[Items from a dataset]

____

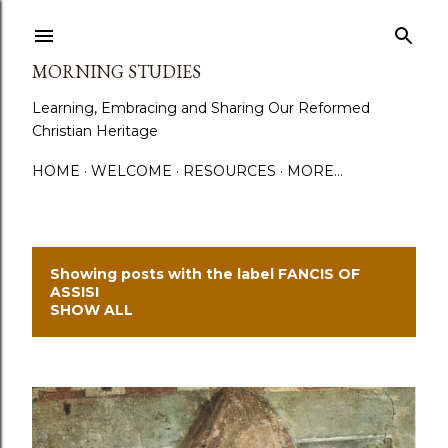
Skip to main content
MORNING STUDIES
Learning, Embracing and Sharing Our Reformed
Christian Heritage
HOME
WELCOME
RESOURCES
MORE…
Showing posts with the label
FANCIS OF
P
ASSISI
SHOW ALL
o
s
t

____

§ Request
Pictures do not belong in the copy. Output all of the records exactly.

§ Your solution
Skip to main content
MORNING STUDIES
Learning, Embracing and Sharing Our Reformed
Christian Heritage
HOME
WELCOME
RESOURCES
MORE…
Showing posts with the label
FANCIS OF
P
ASSISI
SHOW ALL
o
s
t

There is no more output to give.